§ **Cosa fare**:
• a. Nell'articolo sulla morte di Luca Piscopo, qual è il reato contestato agli indagati?
• b. Prosegui l'articolo sulla morte di Luca Piscopo dopo la sua ultima frase.

§ **Estratto del documento**:
▼
Luca Piscopo
Luca Piscopo

Napoli, 14 dicembre 2021 - Aperta un'inchiesta a Napoli sulla morte di Luca Piscopo, 15 anni, deceduto in circostanze ancora da chiarire. L'adolescente si è sentito male dopo aver mangiato sushi in un ristorante del quartiere Vomero, con formula all you can eat, il 23 novembre. Circa 10 giorni dopo, il 2 dicembre, Luca è morto dopo una cura a base di antinfiammatori. 

Sushi e cibi crudi, l'esperto: "Ecco quando sono pericolosi"

La famiglia ha sporto denuncia, la procura di Napoli ha aperto un fascicolo su cui lavorano i pm Federica d'Amodio e Luigi Landolfi. Iscritti nel registro degli indagati il proprietario del ristorante etnico, di nazionalità cinese, e il medico di base di Luca, 61 anni, che aveva prescritto al 15enne la terapia domiciliare. Il reato contestato è quello di omicidio colposo. A fare luce sulle cause che hanno portato al decesso del ragazzo saranno Alfonso Maiellaro, medico legale, Alfonso Nappi, infettivologo e Tiziana Ascione, anatomopatologo. Luca Piscopo era uno studente modello, tifoso acceso del Napoli. Per lui, durante Napoli-Atalanta dello scorso 3 dicembre, i tifosi partenopei hanno esposto uno striscione fuori dallo stadio Maradona ("Ciao piccolo Luca"), per ricordare la sua scomparsa. Nel ristorante del Vomero il menu all you can eat prevede che con 16 euro si mangi pesce crudo e riso senza limiti.
▲
§ **Elenco dati**:
▼
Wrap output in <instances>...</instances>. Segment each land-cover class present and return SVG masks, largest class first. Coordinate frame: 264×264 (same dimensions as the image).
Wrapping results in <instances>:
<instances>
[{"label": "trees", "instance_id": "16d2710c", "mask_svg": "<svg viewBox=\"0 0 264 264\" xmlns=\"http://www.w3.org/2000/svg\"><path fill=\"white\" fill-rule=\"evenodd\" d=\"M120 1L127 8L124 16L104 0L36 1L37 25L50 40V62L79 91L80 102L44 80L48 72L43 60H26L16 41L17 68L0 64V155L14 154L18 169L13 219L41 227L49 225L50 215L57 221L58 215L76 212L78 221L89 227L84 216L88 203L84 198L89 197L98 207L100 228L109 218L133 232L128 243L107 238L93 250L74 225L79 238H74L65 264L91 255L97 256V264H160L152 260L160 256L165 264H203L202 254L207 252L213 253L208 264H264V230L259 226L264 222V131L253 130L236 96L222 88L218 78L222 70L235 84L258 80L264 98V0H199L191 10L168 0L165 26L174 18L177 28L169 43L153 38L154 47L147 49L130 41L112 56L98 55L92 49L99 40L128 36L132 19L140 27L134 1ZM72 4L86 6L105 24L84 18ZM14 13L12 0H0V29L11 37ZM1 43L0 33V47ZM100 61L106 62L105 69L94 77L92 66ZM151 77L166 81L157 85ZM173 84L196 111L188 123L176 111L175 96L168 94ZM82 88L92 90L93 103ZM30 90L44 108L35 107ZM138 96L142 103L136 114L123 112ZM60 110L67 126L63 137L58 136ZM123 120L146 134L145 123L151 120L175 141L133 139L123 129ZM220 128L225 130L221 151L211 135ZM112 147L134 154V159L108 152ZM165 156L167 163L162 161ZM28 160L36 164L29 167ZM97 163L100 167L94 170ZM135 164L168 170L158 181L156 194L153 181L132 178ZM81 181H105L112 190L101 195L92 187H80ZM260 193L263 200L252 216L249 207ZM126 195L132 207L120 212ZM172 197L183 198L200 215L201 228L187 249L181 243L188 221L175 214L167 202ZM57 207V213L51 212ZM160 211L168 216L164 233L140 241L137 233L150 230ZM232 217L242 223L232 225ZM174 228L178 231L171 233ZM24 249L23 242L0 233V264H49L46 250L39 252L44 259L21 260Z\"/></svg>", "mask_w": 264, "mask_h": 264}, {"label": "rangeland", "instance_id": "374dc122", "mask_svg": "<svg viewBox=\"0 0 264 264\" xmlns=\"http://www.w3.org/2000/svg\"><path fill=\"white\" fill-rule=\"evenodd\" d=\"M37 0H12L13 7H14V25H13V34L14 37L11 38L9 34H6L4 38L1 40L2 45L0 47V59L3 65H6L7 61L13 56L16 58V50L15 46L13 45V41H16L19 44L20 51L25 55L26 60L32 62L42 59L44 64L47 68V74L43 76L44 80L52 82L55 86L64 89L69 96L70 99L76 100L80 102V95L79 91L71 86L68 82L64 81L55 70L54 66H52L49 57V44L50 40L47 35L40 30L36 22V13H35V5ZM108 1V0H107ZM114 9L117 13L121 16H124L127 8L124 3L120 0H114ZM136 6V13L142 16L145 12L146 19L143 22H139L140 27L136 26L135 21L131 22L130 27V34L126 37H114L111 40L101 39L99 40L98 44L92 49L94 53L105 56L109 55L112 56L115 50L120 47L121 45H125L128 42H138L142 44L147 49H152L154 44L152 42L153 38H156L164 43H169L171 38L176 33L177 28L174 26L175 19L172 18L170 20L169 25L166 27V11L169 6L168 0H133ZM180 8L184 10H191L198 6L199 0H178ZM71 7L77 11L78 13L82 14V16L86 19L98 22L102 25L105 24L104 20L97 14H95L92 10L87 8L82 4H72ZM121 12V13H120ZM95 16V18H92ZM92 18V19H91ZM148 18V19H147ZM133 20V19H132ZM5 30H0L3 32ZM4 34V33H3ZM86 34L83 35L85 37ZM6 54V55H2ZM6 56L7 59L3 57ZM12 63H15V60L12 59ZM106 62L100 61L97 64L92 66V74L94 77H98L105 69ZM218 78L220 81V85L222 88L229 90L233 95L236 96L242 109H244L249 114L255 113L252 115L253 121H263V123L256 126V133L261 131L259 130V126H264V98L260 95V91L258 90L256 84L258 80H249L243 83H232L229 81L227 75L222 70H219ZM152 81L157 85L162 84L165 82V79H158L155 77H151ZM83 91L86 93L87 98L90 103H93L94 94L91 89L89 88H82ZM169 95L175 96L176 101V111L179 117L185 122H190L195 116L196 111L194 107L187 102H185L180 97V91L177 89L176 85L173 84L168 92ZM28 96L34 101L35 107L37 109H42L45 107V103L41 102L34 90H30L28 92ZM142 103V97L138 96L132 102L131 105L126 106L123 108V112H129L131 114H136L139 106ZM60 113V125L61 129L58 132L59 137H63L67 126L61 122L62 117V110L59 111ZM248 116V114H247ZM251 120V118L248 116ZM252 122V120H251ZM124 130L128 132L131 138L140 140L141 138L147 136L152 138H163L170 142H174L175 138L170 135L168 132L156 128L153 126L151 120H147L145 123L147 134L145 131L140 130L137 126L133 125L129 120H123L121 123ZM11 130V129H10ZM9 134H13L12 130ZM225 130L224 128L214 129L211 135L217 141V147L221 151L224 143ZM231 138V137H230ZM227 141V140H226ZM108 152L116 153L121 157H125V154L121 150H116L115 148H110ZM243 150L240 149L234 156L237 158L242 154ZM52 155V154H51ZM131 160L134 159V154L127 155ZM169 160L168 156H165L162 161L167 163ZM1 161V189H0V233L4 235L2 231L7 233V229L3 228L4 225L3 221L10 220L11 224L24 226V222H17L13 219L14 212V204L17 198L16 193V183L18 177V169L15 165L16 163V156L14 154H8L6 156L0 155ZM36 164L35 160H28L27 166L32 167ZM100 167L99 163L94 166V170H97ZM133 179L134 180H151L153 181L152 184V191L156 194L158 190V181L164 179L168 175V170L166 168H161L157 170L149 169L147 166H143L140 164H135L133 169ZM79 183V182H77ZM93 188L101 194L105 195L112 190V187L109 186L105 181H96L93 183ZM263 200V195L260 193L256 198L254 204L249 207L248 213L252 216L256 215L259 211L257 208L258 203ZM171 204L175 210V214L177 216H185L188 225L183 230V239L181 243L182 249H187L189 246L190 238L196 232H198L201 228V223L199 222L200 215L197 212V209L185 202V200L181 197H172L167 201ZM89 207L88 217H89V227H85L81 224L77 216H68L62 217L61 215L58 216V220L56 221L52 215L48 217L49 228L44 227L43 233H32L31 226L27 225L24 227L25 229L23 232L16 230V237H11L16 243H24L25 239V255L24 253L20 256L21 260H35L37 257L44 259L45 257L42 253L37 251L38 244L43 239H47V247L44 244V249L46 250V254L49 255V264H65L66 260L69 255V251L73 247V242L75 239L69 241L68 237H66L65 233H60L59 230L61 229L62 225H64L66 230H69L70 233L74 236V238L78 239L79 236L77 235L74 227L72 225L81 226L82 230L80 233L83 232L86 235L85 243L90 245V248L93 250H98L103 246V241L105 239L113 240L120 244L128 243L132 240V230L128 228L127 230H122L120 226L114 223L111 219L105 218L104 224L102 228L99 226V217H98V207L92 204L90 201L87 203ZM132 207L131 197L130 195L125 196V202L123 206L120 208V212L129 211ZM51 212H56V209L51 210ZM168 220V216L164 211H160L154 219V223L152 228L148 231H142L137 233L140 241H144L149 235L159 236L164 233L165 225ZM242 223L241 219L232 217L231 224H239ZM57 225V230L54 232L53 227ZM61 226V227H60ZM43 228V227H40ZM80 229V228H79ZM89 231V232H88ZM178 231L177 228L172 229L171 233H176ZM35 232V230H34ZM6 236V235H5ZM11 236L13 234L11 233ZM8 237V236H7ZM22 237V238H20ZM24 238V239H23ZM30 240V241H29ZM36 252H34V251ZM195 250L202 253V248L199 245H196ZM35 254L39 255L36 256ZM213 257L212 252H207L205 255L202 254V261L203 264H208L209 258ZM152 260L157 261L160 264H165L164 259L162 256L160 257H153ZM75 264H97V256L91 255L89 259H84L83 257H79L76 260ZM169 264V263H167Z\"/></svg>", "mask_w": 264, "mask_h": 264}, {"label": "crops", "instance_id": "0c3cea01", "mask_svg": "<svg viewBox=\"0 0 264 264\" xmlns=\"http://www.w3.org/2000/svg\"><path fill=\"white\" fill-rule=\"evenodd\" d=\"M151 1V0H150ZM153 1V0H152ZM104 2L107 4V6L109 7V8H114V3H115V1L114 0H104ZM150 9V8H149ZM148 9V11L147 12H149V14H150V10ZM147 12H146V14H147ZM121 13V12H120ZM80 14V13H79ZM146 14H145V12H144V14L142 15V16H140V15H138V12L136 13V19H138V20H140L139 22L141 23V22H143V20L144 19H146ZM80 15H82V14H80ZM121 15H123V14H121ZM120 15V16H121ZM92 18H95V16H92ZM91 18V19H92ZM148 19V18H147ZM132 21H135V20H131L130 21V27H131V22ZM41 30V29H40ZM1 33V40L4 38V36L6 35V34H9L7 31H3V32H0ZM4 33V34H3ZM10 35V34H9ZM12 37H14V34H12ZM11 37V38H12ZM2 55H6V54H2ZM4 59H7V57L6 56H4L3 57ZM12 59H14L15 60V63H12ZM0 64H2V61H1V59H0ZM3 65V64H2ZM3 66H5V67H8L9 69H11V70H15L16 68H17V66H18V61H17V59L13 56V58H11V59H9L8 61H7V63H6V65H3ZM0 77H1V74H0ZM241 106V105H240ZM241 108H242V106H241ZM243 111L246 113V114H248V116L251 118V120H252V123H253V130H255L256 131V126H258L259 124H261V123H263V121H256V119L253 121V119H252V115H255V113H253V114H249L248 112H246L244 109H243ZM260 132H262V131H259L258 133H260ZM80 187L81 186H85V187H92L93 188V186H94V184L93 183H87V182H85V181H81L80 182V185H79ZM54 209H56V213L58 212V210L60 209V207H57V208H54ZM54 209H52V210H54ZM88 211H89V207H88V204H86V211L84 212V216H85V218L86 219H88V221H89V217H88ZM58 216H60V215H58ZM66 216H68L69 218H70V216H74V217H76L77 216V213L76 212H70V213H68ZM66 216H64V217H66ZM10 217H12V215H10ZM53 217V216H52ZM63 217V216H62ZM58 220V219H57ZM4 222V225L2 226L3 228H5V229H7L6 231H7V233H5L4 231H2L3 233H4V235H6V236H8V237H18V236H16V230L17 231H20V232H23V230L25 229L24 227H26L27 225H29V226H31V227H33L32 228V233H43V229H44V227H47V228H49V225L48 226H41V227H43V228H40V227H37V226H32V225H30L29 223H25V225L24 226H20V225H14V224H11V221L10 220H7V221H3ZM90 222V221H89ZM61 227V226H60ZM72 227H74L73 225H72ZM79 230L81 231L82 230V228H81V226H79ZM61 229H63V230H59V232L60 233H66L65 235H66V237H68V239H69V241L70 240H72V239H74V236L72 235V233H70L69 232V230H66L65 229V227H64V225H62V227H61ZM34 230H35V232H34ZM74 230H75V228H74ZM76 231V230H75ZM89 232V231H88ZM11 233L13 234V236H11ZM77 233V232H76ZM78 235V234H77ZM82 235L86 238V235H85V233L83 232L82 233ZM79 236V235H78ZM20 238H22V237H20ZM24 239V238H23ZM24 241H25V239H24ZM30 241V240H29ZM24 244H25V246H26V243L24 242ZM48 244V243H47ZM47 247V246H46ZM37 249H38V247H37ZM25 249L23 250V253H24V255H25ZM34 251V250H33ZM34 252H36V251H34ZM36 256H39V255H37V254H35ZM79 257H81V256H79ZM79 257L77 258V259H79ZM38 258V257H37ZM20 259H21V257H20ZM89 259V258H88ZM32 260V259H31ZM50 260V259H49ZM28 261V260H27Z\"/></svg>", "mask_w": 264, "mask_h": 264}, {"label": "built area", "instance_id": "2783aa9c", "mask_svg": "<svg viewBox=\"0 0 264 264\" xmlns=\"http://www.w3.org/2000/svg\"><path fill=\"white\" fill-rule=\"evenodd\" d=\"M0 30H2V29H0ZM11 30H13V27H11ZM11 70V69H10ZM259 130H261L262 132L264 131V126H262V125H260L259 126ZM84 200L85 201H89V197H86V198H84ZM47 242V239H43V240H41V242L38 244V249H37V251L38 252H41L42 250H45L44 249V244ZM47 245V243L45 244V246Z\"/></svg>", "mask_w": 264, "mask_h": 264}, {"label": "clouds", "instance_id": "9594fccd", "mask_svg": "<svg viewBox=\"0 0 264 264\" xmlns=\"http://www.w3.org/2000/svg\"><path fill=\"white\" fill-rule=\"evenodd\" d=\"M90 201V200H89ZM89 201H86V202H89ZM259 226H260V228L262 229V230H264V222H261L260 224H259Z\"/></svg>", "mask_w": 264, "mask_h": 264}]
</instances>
▲
§ **Soluzioni**:
• a. Il reato contestato è l'omicidio colposo.

• b.
I sintomi, il miglioramento e la morte

A quanto si apprende, il ragazzo si è sentito male lo scorso 23 novembre dopo aver consumato il sushi con alcune amiche. I sintomi accusati sarebbero stati quelli di un'intossicazione alimentare: disturbi intestinali accompagnati da febbre. A determinarli, sembrerebbe, il batterio della salmonella. Il medico a quel punto gli ha prescritto dei farmaci che hanno anche portato a dei miglioramenti. Ciononostante lo scorso 2 dicembre, Luca è deceduto nel sonno. Anche le tre amiche di Luca si sono sentite male quella sera e una di queste si è sottoposta ad analisi che hanno rivelato segni di salmonella.